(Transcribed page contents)
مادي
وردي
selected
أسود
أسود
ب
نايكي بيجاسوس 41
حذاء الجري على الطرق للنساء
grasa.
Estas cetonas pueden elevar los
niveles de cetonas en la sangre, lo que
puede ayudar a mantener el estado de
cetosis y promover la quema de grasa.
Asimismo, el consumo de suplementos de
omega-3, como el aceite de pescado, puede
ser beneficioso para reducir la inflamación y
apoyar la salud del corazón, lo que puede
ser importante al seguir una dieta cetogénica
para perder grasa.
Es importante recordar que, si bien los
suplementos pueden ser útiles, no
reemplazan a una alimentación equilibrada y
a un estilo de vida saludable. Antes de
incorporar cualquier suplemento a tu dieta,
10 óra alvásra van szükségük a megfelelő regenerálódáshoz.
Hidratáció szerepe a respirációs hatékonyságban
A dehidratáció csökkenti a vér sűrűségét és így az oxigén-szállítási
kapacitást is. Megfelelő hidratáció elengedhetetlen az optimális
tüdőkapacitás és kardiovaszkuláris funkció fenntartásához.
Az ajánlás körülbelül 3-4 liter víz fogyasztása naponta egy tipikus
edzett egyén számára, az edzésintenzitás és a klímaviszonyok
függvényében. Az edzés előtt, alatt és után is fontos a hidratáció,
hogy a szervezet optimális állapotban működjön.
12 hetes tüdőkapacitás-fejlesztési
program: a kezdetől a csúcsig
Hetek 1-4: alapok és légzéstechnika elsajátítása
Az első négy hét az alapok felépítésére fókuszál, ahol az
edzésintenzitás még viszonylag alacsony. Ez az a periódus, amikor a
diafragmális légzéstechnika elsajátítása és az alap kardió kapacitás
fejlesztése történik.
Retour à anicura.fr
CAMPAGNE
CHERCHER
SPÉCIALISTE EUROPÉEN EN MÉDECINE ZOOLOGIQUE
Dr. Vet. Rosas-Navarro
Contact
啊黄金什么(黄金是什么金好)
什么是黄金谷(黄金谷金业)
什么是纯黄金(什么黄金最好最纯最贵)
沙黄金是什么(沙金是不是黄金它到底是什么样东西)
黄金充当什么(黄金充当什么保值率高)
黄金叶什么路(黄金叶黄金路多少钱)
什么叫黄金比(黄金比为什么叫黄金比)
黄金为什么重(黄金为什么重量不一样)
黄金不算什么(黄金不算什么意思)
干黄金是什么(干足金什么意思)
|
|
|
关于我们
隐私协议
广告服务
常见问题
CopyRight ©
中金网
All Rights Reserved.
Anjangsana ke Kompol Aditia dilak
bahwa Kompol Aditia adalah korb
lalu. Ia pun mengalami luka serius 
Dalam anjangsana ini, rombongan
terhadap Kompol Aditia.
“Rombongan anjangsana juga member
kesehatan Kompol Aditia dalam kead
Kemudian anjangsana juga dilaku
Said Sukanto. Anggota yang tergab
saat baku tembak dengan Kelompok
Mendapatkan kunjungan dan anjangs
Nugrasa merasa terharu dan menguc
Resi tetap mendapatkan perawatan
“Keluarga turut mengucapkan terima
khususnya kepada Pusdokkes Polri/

## What you need to do
Reproduce each record exactly as it appears.

## Response
مادي
وردي
selected
أسود
أسود
ب
نايكي بيجاسوس 41
حذاء الجري على الطرق للنساء
grasa.
Estas cetonas pueden elevar los
niveles de cetonas en la sangre, lo que
puede ayudar a mantener el estado de
cetosis y promover la quema de grasa.
Asimismo, el consumo de suplementos de
omega-3, como el aceite de pescado, puede
ser beneficioso para reducir la inflamación y
apoyar la salud del corazón, lo que puede
ser importante al seguir una dieta cetogénica
para perder grasa.
Es importante recordar que, si bien los
suplementos pueden ser útiles, no
reemplazan a una alimentación equilibrada y
a un estilo de vida saludable. Antes de
incorporar cualquier suplemento a tu dieta,
10 óra alvásra van szükségük a megfelelő regenerálódáshoz.
Hidratáció szerepe a respirációs hatékonyságban
A dehidratáció csökkenti a vér sűrűségét és így az oxigén-szállítási
kapacitást is. Megfelelő hidratáció elengedhetetlen az optimális
tüdőkapacitás és kardiovaszkuláris funkció fenntartásához.
Az ajánlás körülbelül 3-4 liter víz fogyasztása naponta egy tipikus
edzett egyén számára, az edzésintenzitás és a klímaviszonyok
függvényében. Az edzés előtt, alatt és után is fontos a hidratáció,
hogy a szervezet optimális állapotban működjön.
12 hetes tüdőkapacitás-fejlesztési
program: a kezdetől a csúcsig
Hetek 1-4: alapok és légzéstechnika elsajátítása
Az első négy hét az alapok felépítésére fókuszál, ahol az
edzésintenzitás még viszonylag alacsony. Ez az a periódus, amikor a
diafragmális légzéstechnika elsajátítása és az alap kardió kapacitás
fejlesztése történik.
Retour à anicura.fr
CAMPAGNE
CHERCHER
SPÉCIALISTE EUROPÉEN EN MÉDECINE ZOOLOGIQUE
Dr. Vet. Rosas-Navarro
Contact
啊黄金什么(黄金是什么金好)
什么是黄金谷(黄金谷金业)
什么是纯黄金(什么黄金最好最纯最贵)
沙黄金是什么(沙金是不是黄金它到底是什么样东西)
黄金充当什么(黄金充当什么保值率高)
黄金叶什么路(黄金叶黄金路多少钱)
什么叫黄金比(黄金比为什么叫黄金比)
黄金为什么重(黄金为什么重量不一样)
黄金不算什么(黄金不算什么意思)
干黄金是什么(干足金什么意思)
|
|
|
关于我们
隐私协议
广告服务
常见问题
CopyRight ©
中金网
All Rights Reserved.
Anjangsana ke Kompol Aditia dilak
bahwa Kompol Aditia adalah korb
lalu. Ia pun mengalami luka serius 
Dalam anjangsana ini, rombongan
terhadap Kompol Aditia.
“Rombongan anjangsana juga member
kesehatan Kompol Aditia dalam kead
Kemudian anjangsana juga dilaku
Said Sukanto. Anggota yang tergab
saat baku tembak dengan Kelompok
Mendapatkan kunjungan dan anjangs
Nugrasa merasa terharu dan menguc
Resi tetap mendapatkan perawatan
“Keluarga turut mengucapkan terima
khususnya kepada Pusdokkes Polri/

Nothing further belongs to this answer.